Adalah Desa Muara Enggelam. Salah satu desa di pedalaman Kutai Kartanegara. Muara Enggelam adalah desa tanpa daratan yang berada di tengah-tengah Danau Melintang. Rumah-rumah warga dibangun di atas rakit yang diikat. Dari satu rumah ke rumah lain dibangun jembatan sebagai sarana untuk bertandang ke rumah tetangga. Ada pula perahu bermesin tunggal yang digunakan warga untuk aktivitas bepergiannya.

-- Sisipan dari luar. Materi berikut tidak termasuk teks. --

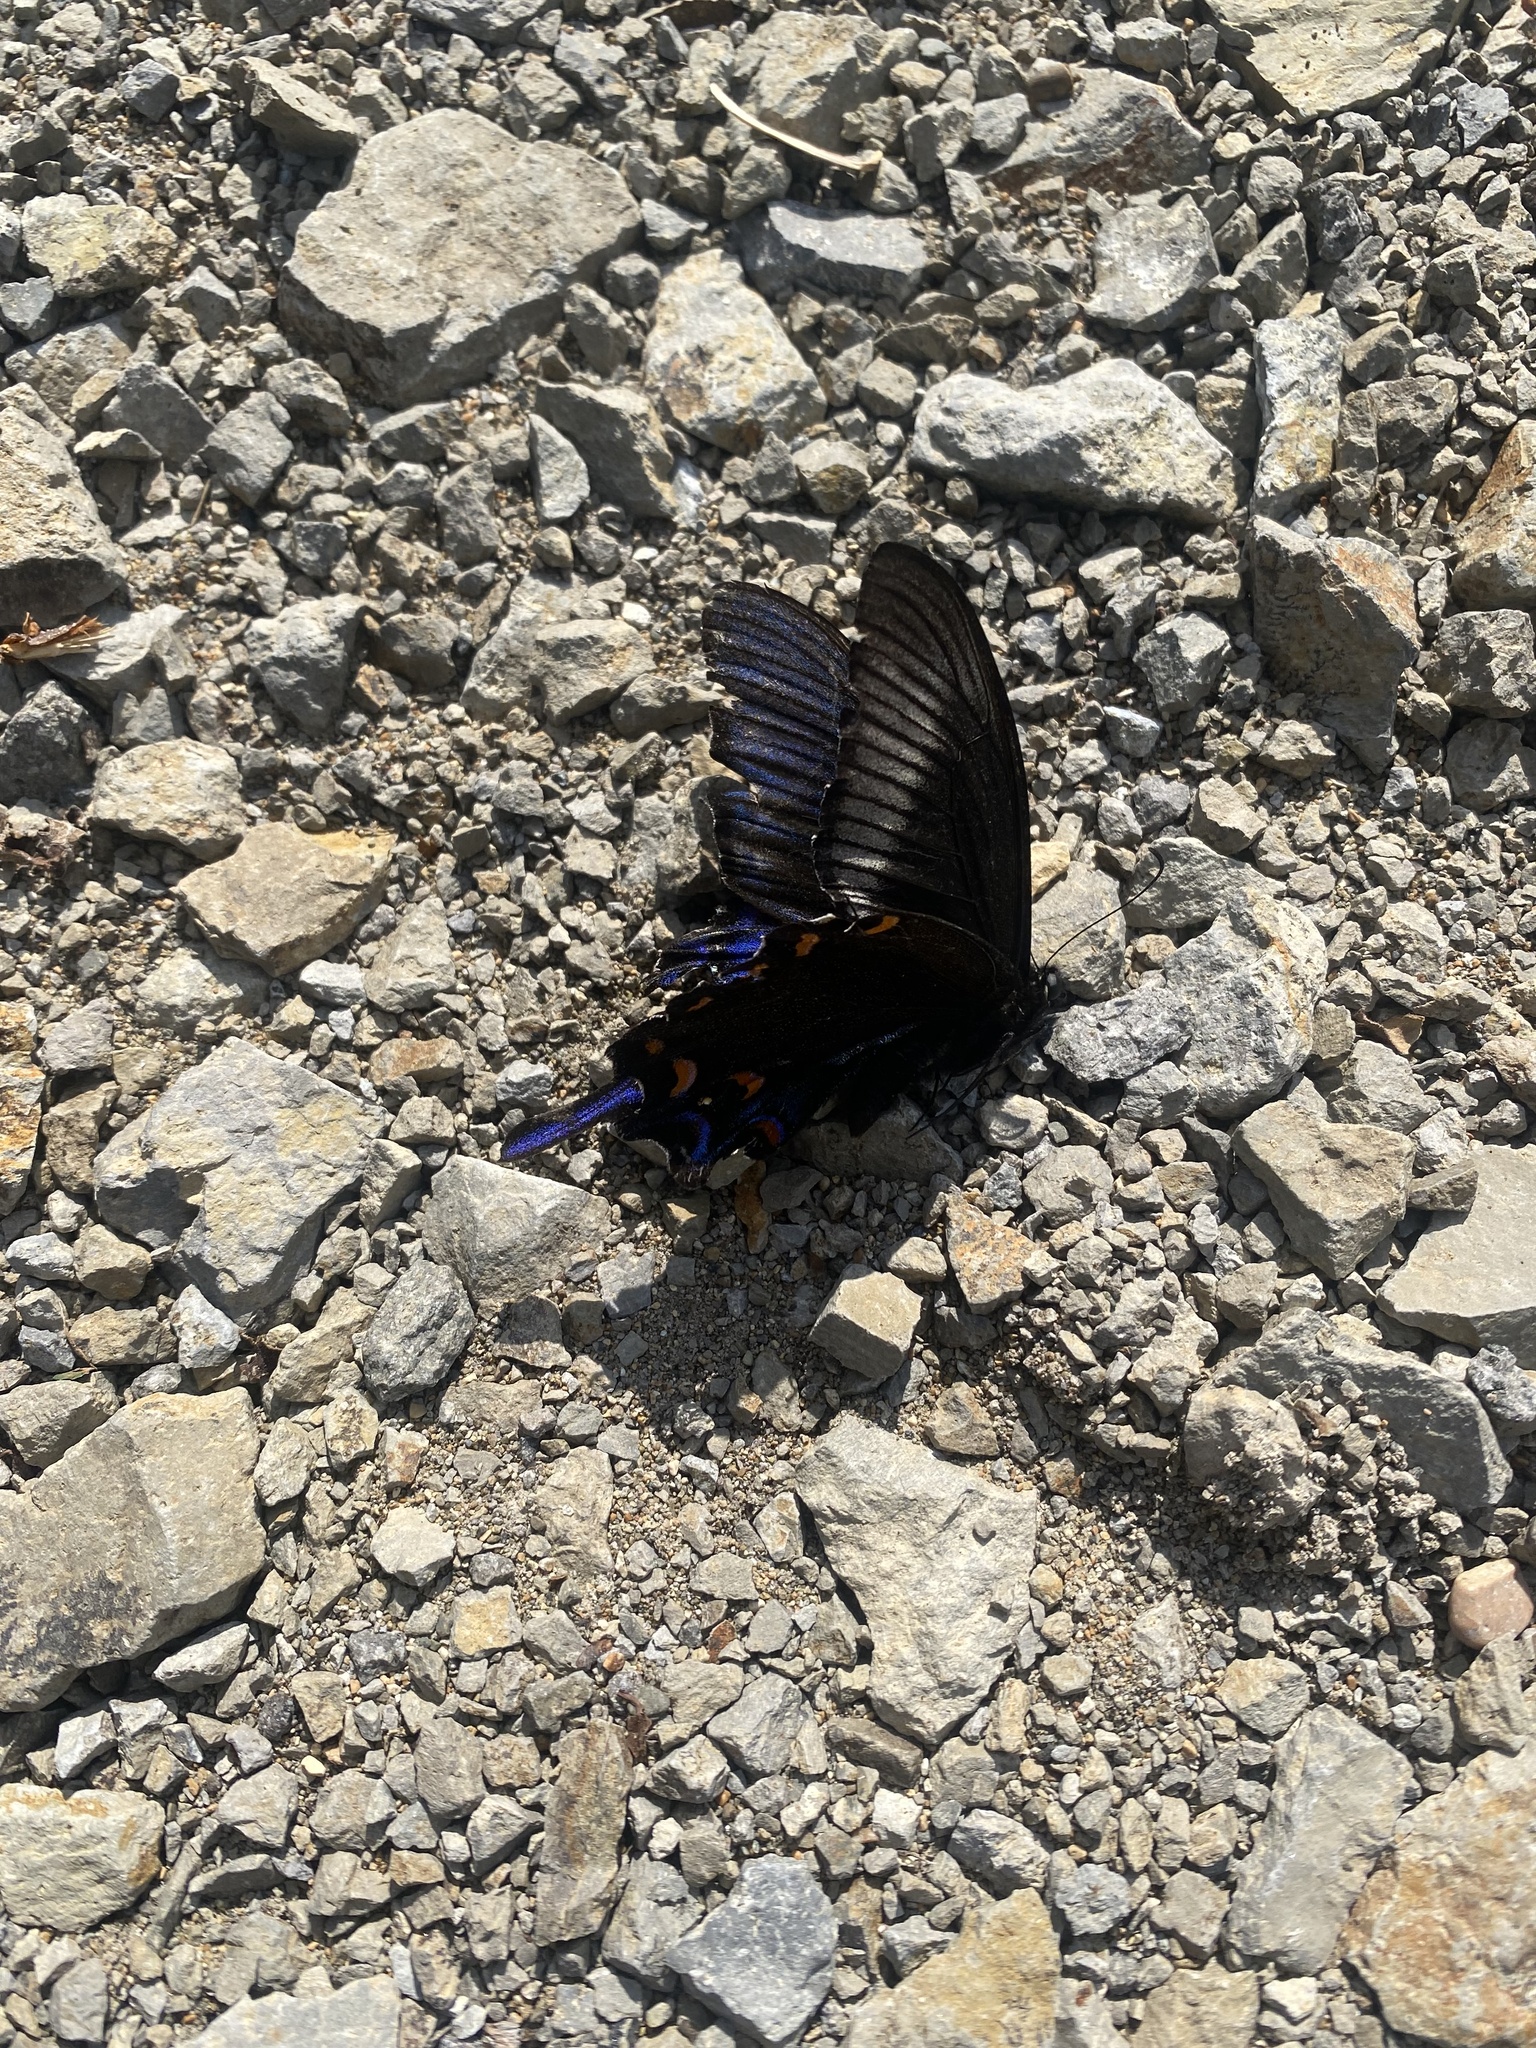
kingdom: Animalia
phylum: Arthropoda
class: Insecta
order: Lepidoptera
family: Papilionidae
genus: Papilio
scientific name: Papilio dehaanii
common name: Japanese peacock swallowtail
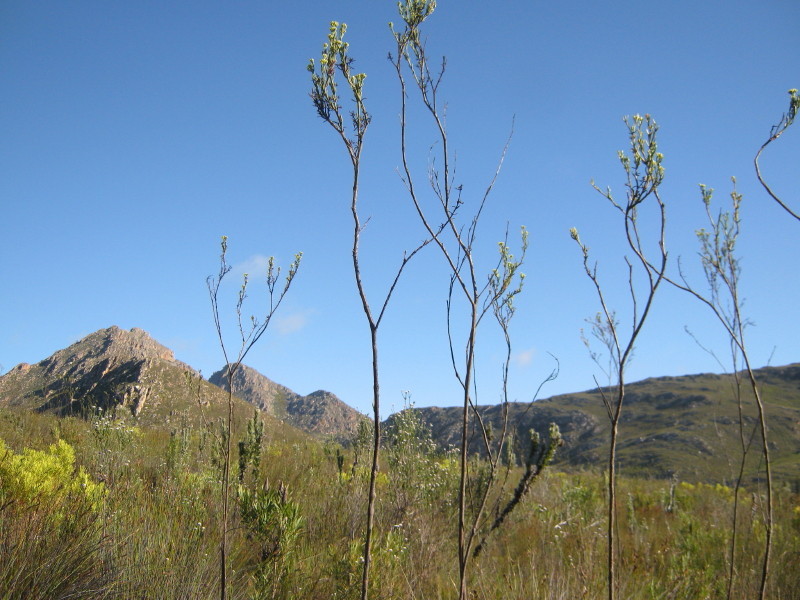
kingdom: Plantae
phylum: Tracheophyta
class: Magnoliopsida
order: Santalales
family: Thesiaceae
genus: Thesium
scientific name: Thesium strictum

Zakiah turun dari perahu yang ditumpanginya. Kedatangannya
ke desa ini disambut baik oleh warga sekitar. Dia diberikan tempat tinggal di
salah satu rumah warga yang berdampingan dengan sekolah. Perempuan 23 tahun itu
baru saja menyelesaikan pendidikan sarjananya di salah satu perguruan tinggi
negeri Kota Padang. Dia kemudian berpartisipasi dalam salah satu program
pengabdian sarjana pendidikan yang dimaksudkan untuk penyiapan pendidik
profesional. Awalnya niat ini ditentang oleh kedua orangtua Zakiah, mengingat
penempatannya di desa terpencil dan nyaris terisolir. Namun, karena niat tulus
dan kegigihan putrinya untuk ikut serta dalam proses percepatan pembangunan
pendidikan di desa-desa tertinggal.
Zakiah meletakkan koper di sudut ruangan. Tidak ada sekat,
ruang tamu, kamar tidur dan dapur. Hanya ada satu ruangan namun cukup luas jika
hanya ditempati oleh satu orang. Dia membuka jendela dan menemukan hamparan
luas perairan yang bersih dan jernih. “Rancak
bana,” batinnya.
Namun, tentu saja tidak semua hal bisa dia lalui dengan
mudah. Saat malam hari tiba Zakiah baru menyadari bahwa tidak ada kamar mandi
di rumah ini. Di tengah kondisi mengantuk akibat perjalanan dia harus memaksa
tubuhnya untuk bangun dan menuntaskan dorongan buang air kecil. Jarak dari
tempat tinggal menuju kamar mandi cukup jauh untuk seorang Zakiah yang belum
genap sehari di desa ini. Ada 4 bilik kamar mandi dan terpisah untuk bilik
antara laki-laki dengan perempuan. Hanya perlu adaptasi saja dan hal-hal baru
seperti ini akan menjadi normal baginya.
***
Zakiah mulai mengajar dengan 6 rekan lain yang notabenenya
adalah paangan suami istri. Mereka juga pendatang seperti Zakiah, hanya saja
tidak melalui program pengabdian seperti yang Zakiah ikuti.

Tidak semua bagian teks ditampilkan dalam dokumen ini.